The estimated fair value of financial assets and liabilities as of December 31, 2020 are as follows:

(in thousands of $)
Fair
Value

Level 1

Level 2

Level 3
Assets:
Cash and cash equivalents174,721 174,721 — — 
Restricted cash 14,928 14,928 — — 
Marketable securities2,639 2,639 — — 
Marketable securities pledged to creditors5,835 5,835 — — 
Liabilities:
Floating rate debt2,089,930 — 2,089,930 — 
Fixed rate debt65,348 — 6,251 59,097 
Derivative instruments payable19,261 — 19,261 — 

The following methods and assumptions were used to estimate the fair value of each class of financial instrument;

Cash and cash equivalents – the carrying values in the balance sheet approximate fair value.

Restricted cash – the carrying values in the balance sheet approximate fair value.

Floating rate debt - the fair value of floating rate debt has been determined using level 2 inputs and is considered to be equal to the carrying value since it bears variable interest rates, which are reset on a quarterly basis. Floating rate debt is presented net of deferred financing charges of $19.7 million as of June 30, 2021 (December 2020: $20.2 million) on the Condensed Consolidated Balance Sheet.

Fixed rate debt - short-term debt held with a third party bank has been valued using level 2 inputs, the remaining fixed rate debt has been determined using level 3 inputs being the discounted expected cash flows of the outstanding debt.

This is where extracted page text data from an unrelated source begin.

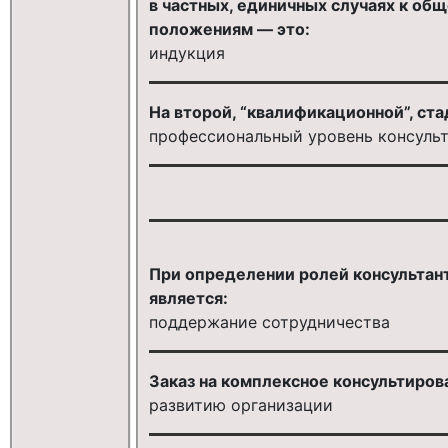
в частных, единичных случаях к об
положениям — это:
индукция
На второй, “квалификационной”, ста
профессиональный уровень консульт
При определении ролей консультан
является:
поддержание сотрудничества
Заказ на комплексное консультиров
развитию организации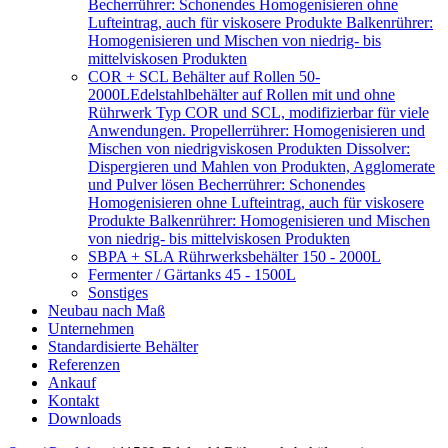
Becherrührer: Schonendes Homogenisieren ohne
Lufteintrag, auch für viskosere Produkte Balkenrührer:
Homogenisieren und Mischen von niedrig- bis
mittelviskosen Produkten
COR + SCL Behälter auf Rollen 50-
2000L
Edelstahlbehälter auf Rollen mit und ohne
Rührwerk Typ COR und SCL, modifizierbar für viele
Anwendungen. Propellerrührer: Homogenisieren und
Mischen von niedrigviskosen Produkten Dissolver:
Dispergieren und Mahlen von Produkten, Agglomerate
und Pulver lösen Becherrührer: Schonendes
Homogenisieren ohne Lufteintrag, auch für viskosere
Produkte Balkenrührer: Homogenisieren und Mischen
von niedrig- bis mittelviskosen Produkten
SBPA + SLA Rührwerksbehälter 150 - 2000L
Fermenter / Gärtanks 45 - 1500L
Sonstiges
Neubau nach Maß
Unternehmen
Standardisierte Behälter
Referenzen
Ankauf
Kontakt
Downloads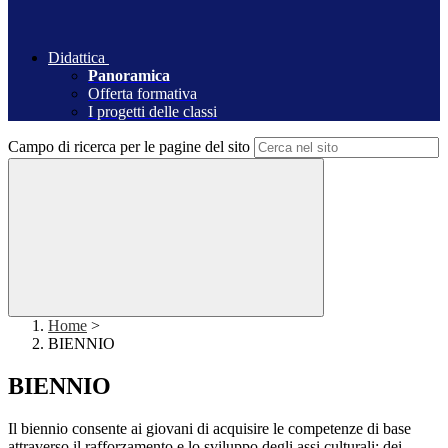
Didattica
Panoramica
Offerta formativa
I progetti delle classi
Campo di ricerca per le pagine del sito
Home
>
BIENNIO
BIENNIO
Il biennio consente ai giovani di acquisire le competenze di base
attraverso il rafforzamento e lo sviluppo degli assi culturali: dei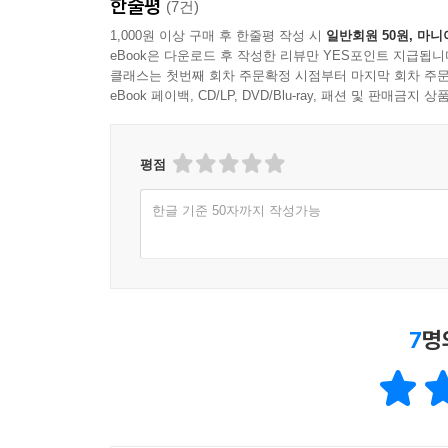
한줄평
(7건)
1,000원 이상 구매 후 한줄평 작성 시
일반회원 50원, 마니
eBook은 다운로드 후 작성한 리뷰만 YES포인트 지급됩니
클래스는 첫번째 회차 주문확정 시점부터 마지막 회차 주문
eBook 페이백, CD/LP, DVD/Blu-ray, 패션 및 판매금
평점
한글 기준 50자까지 작성가능
7
명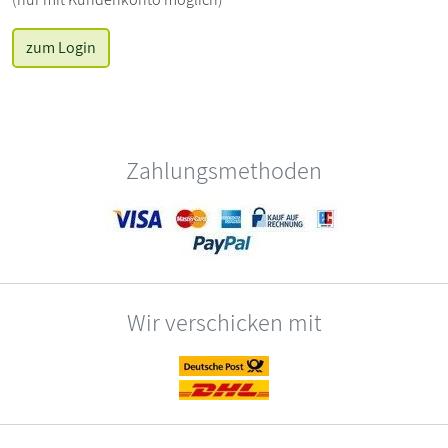
zum Login
Zahlungsmethoden
Wir verschicken mit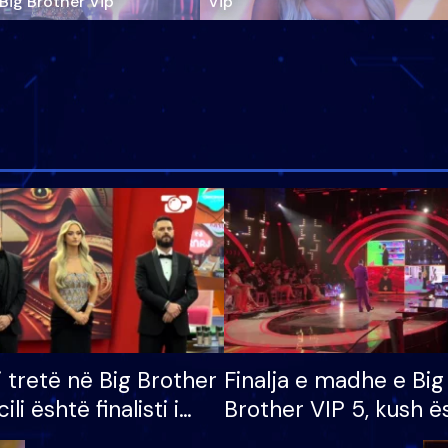
‘Big Brother Vip’
Vip"
i tretë në Big Brother
Finalja e madhe e Big
cili është finalisti i
Brother VIP 5, kush ë
 që lë shtëpinë
banori i parë që lë sh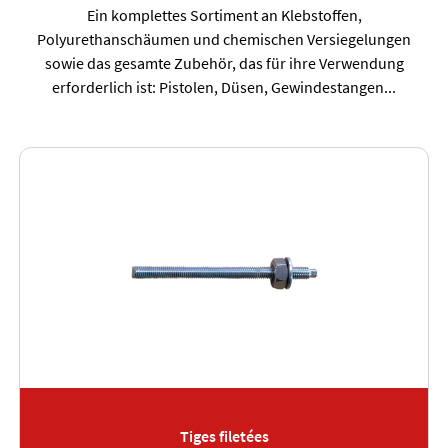
Ein komplettes Sortiment an Klebstoffen,
Polyurethanschäumen und chemischen Versiegelungen
sowie das gesamte Zubehör, das für ihre Verwendung
erforderlich ist: Pistolen, Düsen, Gewindestangen...
Tiges filetées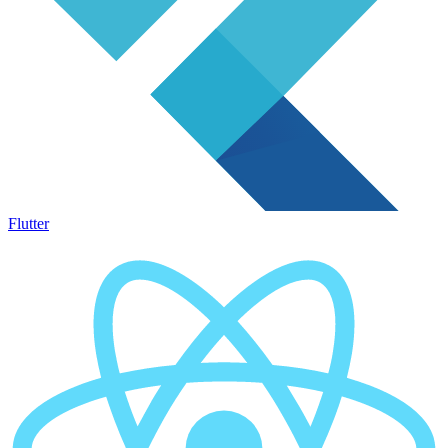
Flutter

Assets Measured at Fair Value on a Nonrecurring Basis
Nonrecurring fair value measurements include a goodwill impairment assessment completed as of June 30, 2021. The impairment test used Level 1 inputs.

Assets Measured at Fair Value on a Recurring Basis
Marketable securities are listed equity securities considered to be available-for-sale securities for which the fair value as at the balance sheet date is their aggregate market value based on quoted market prices (level 1).
The fair value (level 2) of derivative interest rate swaps is the present value of the estimated future cash flows that the Company would receive or pay to terminate the agreements at the balance sheet date, taking into account, as applicable, fixed interest rates on interest rate swaps, current interest rates, forward rate curves, current and future bunker prices and the credit worthiness of both the Company and the derivative counterparty.

Concentrations of risk
There is a concentration of credit risk with respect to cash and cash equivalents to the extent that substantially all of the amounts are carried with Skandinaviska Enskilda Banken ("SEB"), HSBC, Royal Bank of Scotland ("RBS"), DNB, Nordea Bank Norge ("Nordea"), Credit Agricole, Credit Suisse AG, Standard Chartered and Citibank N.A.. There is a concentration of credit risk with respect to restricted cash to the extent that substantially all of the amounts are carried with DNB. However, the Company believes this risk is remote.